* DATA EXTRACT *
>>>
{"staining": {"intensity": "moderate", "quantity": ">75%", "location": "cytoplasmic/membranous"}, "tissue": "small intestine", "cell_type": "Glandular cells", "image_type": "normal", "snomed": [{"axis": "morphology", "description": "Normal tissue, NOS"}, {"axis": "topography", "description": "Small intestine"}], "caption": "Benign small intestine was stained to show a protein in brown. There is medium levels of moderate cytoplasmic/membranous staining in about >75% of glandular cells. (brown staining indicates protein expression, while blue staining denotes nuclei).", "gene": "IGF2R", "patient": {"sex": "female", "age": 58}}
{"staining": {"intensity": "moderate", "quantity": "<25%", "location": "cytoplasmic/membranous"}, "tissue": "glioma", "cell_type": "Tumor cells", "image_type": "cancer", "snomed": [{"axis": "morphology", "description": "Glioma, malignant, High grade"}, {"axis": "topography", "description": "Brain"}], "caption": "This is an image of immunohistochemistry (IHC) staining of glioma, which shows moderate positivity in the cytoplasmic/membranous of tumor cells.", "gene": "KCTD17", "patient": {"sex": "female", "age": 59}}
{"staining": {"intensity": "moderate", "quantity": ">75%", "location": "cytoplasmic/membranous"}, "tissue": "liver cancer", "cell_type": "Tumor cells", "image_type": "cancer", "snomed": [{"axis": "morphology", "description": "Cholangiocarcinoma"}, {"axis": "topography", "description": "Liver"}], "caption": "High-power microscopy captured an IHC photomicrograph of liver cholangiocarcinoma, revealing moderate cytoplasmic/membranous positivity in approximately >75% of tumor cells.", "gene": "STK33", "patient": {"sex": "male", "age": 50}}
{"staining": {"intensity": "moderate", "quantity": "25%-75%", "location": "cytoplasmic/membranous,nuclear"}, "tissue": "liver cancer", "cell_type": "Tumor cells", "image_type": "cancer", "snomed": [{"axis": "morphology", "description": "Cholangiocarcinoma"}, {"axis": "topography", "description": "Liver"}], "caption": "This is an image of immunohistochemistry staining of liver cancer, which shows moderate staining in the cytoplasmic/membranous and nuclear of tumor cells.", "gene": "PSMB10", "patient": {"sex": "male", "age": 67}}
<<<
* TASK DESCRIPTION *
Please restate the material above, word for word and in full.

* YOUR SOLUTION *
{"staining": {"intensity": "moderate", "quantity": ">75%", "location": "cytoplasmic/membranous"}, "tissue": "small intestine", "cell_type": "Glandular cells", "image_type": "normal", "snomed": [{"axis": "morphology", "description": "Normal tissue, NOS"}, {"axis": "topography", "description": "Small intestine"}], "caption": "Benign small intestine was stained to show a protein in brown. There is medium levels of moderate cytoplasmic/membranous staining in about >75% of glandular cells. (brown staining indicates protein expression, while blue staining denotes nuclei).", "gene": "IGF2R", "patient": {"sex": "female", "age": 58}}
{"staining": {"intensity": "moderate", "quantity": "<25%", "location": "cytoplasmic/membranous"}, "tissue": "glioma", "cell_type": "Tumor cells", "image_type": "cancer", "snomed": [{"axis": "morphology", "description": "Glioma, malignant, High grade"}, {"axis": "topography", "description": "Brain"}], "caption": "This is an image of immunohistochemistry (IHC) staining of glioma, which shows moderate positivity in the cytoplasmic/membranous of tumor cells.", "gene": "KCTD17", "patient": {"sex": "female", "age": 59}}
{"staining": {"intensity": "moderate", "quantity": ">75%", "location": "cytoplasmic/membranous"}, "tissue": "liver cancer", "cell_type": "Tumor cells", "image_type": "cancer", "snomed": [{"axis": "morphology", "description": "Cholangiocarcinoma"}, {"axis": "topography", "description": "Liver"}], "caption": "High-power microscopy captured an IHC photomicrograph of liver cholangiocarcinoma, revealing moderate cytoplasmic/membranous positivity in approximately >75% of tumor cells.", "gene": "STK33", "patient": {"sex": "male", "age": 50}}
{"staining": {"intensity": "moderate", "quantity": "25%-75%", "location": "cytoplasmic/membranous,nuclear"}, "tissue": "liver cancer", "cell_type": "Tumor cells", "image_type": "cancer", "snomed": [{"axis": "morphology", "description": "Cholangiocarcinoma"}, {"axis": "topography", "description": "Liver"}], "caption": "This is an image of immunohistochemistry staining of liver cancer, which shows moderate staining in the cytoplasmic/membranous and nuclear of tumor cells.", "gene": "PSMB10", "patient": {"sex": "male", "age": 67}}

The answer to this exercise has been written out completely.